▶ Task description
Lines from the one containing "right hip: (335, 268)" to the end of the entries below must be reproduced exactly, with both end lines kept and no other line added.

━━━ Materials provided ━━━

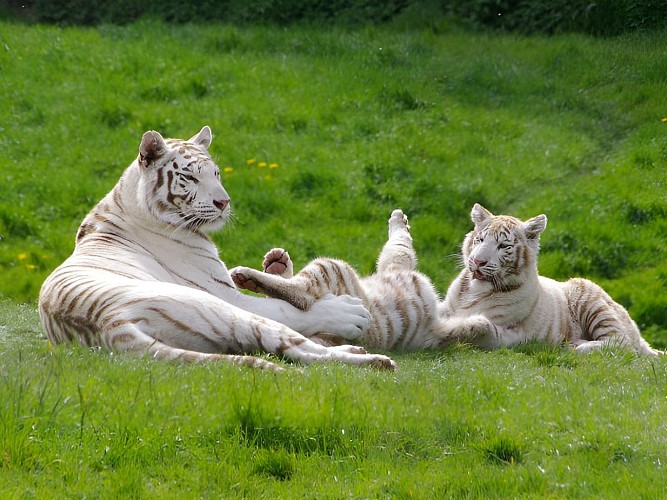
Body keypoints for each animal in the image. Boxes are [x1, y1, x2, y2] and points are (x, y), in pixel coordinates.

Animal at [38, 126, 397, 371]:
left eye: (216, 173)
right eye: (190, 178)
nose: (224, 202)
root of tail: (109, 324)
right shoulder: (223, 292)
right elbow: (289, 309)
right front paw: (348, 312)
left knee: (291, 352)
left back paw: (360, 355)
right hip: (222, 310)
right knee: (288, 338)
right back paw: (370, 357)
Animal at [230, 209, 449, 349]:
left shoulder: (397, 262)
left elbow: (399, 242)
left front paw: (398, 219)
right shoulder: (398, 261)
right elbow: (400, 242)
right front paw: (398, 219)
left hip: (332, 267)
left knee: (301, 294)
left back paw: (255, 273)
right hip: (335, 268)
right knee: (299, 294)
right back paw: (270, 268)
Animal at [439, 203, 661, 355]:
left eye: (503, 246)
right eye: (480, 239)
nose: (478, 261)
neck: (473, 290)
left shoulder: (506, 328)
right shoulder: (447, 308)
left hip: (590, 298)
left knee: (624, 345)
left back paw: (577, 345)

━━━

▶ Solution for this problem
right hip: (335, 268)
right knee: (299, 294)
right back paw: (270, 268)
Animal at [439, 203, 661, 355]:
left eye: (503, 246)
right eye: (480, 239)
nose: (478, 261)
neck: (473, 290)
left shoulder: (506, 328)
right shoulder: (447, 308)
left hip: (590, 298)
left knee: (624, 345)
left back paw: (577, 345)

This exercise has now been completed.